— Begin —
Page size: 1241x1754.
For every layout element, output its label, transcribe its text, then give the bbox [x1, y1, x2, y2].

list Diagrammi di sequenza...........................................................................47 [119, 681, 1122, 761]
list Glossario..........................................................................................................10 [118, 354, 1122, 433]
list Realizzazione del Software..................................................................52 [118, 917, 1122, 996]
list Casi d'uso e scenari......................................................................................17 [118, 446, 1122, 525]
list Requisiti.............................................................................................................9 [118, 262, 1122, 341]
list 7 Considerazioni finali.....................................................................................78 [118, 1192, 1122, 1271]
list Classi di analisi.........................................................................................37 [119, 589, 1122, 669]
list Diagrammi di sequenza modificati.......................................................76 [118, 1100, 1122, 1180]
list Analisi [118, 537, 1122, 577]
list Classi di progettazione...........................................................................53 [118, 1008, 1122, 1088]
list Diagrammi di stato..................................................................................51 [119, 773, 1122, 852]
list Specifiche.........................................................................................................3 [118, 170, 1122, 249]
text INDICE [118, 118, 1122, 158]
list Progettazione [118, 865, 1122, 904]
— End —
Write out verbatim everything from the start of the records down to the line containing "262, 1122, 341]", including that line.

Page size: 1241x1754.
For every layout element, output its label, transcribe its text, then give the bbox [x1, y1, x2, y2].

list Diagrammi di sequenza...........................................................................47 [119, 681, 1122, 761]
list Glossario..........................................................................................................10 [118, 354, 1122, 433]
list Realizzazione del Software..................................................................52 [118, 917, 1122, 996]
list Casi d'uso e scenari......................................................................................17 [118, 446, 1122, 525]
list Requisiti.............................................................................................................9 [118, 262, 1122, 341]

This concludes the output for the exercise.